A weekly update about upcoming concerts around Madison and notes on the local scene.
Music/art space The Project Lodge was relatively quiet over the summer after founders Kendra Larson and Christopher Buckingham moved back to Portland, Oregon. But a group of new owner-coordinators -- Andrew Berry, Brooke Jackson, Hayley Thornton-Kennedy and Forward Music Festival organizer Bessie Cherry -- have worked through the transition process, and the venue's calendar is beginning to fill up. This week's 7:30 p.m. shows include improv jazz by locals Patrick Breiner and Luke Polipnick, with Chicagoans Caroline Davis and Dave Miller, on Thursday, Nov. 5; rootsy singer-songwriter Jonah Smith on Friday, Nov. 6 and the spacy soundscapes of touring act Cursillistas with local experimental popster Julian Lynch on Sunday, Oct. 8.
The Project Lodge has hosted a wide range of musical styles during the past couple years, and that won't change under new management. "In keeping with the former owners and their mission, our emphasis will be more on experimental and boundary-pushing styles, but that doesn't mean that traditional genres are out of the question," Cherry says. "We are encouraging music that fits the aesthetics and the acoustics of the space, and bands that are willing to do something a little different than the usual club show. (i.e. we try to present an interactive art project along with most music performances)."
Musicians and visual artists interested in a putting on show at the space can email the venue (firstname.lastname@example.org) for more information.
On the horizon
Oldies and classic rock cover band The Relics will be playing at Paul's Neighborhood Bar in Middleton on Saturday, Nov. 7, at 8 p.m. The band was formed in the mid-1990s, but the members' history in the local music scene goes back to '60s Madison bands such as the Fugitives, Spectre Inc., the Rouges and others. According to the band members' biographies, the seed for the Relics was planted when three of the members (Pepper Ripp, Bix Olstadt and Mark Loder) played together in the Pepper & Bill Band in the '70s and '80s.
"We play some of the same songs we played in our respective high school bands (Spectre Inc., the Fugitives, Changing Tides Review and the Breakers) in the mid-'60s," says guitarist Loder. "We've come a long way! I guess they're timeless."

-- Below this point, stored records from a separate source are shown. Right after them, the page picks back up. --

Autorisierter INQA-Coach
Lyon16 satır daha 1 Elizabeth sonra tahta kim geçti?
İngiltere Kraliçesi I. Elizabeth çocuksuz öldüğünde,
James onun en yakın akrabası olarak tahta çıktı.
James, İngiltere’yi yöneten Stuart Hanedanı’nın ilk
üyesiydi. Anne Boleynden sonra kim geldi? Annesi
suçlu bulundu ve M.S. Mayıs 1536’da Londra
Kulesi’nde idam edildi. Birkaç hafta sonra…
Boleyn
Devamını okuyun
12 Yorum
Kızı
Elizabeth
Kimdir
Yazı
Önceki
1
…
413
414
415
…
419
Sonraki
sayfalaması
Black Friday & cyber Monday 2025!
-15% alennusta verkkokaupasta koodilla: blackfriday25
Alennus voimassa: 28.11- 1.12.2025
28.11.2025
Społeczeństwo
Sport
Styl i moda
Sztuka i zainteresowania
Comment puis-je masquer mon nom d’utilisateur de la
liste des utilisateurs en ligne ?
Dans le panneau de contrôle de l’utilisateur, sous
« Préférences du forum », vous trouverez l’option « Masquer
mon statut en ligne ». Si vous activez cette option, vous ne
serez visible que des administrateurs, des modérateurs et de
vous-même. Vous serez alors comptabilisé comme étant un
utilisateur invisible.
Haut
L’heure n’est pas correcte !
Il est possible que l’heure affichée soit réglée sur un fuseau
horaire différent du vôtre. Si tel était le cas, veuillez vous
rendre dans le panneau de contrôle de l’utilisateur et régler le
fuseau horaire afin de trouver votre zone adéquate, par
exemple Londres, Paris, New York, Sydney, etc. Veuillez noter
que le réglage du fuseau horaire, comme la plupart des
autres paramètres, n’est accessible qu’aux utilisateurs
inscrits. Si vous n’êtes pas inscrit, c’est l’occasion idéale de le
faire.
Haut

Loder says The Relics play at Paul's every other month or so, on the bar's monthly first-Saturday band night. "Paul is the same guy who used to own the Speedway Bar, a classic road house where we played routinely before it was torn down to build a bank (near the west side Target). We see some of the same clientele that hung out at the Speedway at Paul's."
Jazz violinist Randal Harrison will be visiting area coffee shops for some early morning music during November, with his Bach in a Backpack series. Harrison will visit Mother Fool's Coffeehouse on Mondays at 8:30 a.m.; Cafe Zoma on Wednesdays at noon; Mermaid Cafe on Thursdays at 11:30 a.m.; and Ground Zero on Fridays at 9 a.m.
The concert series is a revival of an idea Harrison first put into action about a decade ago. "About a year or so after my daughter Mika was born, it was my turn to stay at home while Sandra, my wife, went to work. She needed to be at work by 9:30 in the morning and would be gone most of the day, making it difficult for me to get in any violin time," Harrison says. "The only time I had to play was between 7 and 9 a.m. Back then we were living in an apartment building and I didn't think my neighbors would appreciate my need to make noise at that time of day. I figured that ... I might as well make it a gig."
The logical place for an early morning show was coffee shops, Harrison says. "I use the term "shows" loosely. I really just sit by the window and play some music. It's a pretty wide mix of styles, though: classical (including Bach of course), jazz, Celtic, original compositions of various genre. None of it too heavy, though -- I keep in mind that many are there to enjoy their first cup of coffee (including me)."
It's hard to believe that time of year has come around already, but the Madison Area Music Awards is now actively seeking artist registration for the 2010 fete, which will mark the past year's achievements in more than 50 categories. The awards ceremony will grace a new venue, Overture Center's Capitol Theater, on Saturday, May 8. Co-founder Rick Tvedt says there's another significant change that is sure to make area musicians happy: submissions in selected categories will be free.
"Broadjam will be sponsoring the album awards, and Good 'n Loud will be sponsoring the instrumental and youth awards. This means one free entry for your album, instrumentalist or youth category submission," Tvedt says. "Album of the year includes some 20 genres or so. So you can enter an album into rock, for instance, for free. If you want to enter the album into another category, say pop, then the registration fee will kick in."
Registration continues through January 15, and the first round of voting will begin February 1. Need some extra incentive to get involved? "Smart [Studios] is still sponsoring the Artist of the Year Award with a day of recording that's worth close to a grand," Tvedt says.